→ **Exercise objective**: Find how many lines in the material hold the word "viajes", then state that number and nothing more.

→ **Data listing**:
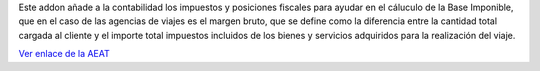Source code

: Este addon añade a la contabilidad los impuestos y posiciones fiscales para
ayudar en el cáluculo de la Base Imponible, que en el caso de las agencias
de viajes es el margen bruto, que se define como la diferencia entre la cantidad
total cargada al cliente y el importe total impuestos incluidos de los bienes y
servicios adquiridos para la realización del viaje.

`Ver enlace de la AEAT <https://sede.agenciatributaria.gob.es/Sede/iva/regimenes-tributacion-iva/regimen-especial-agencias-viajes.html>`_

→ **Exercise answer**: 2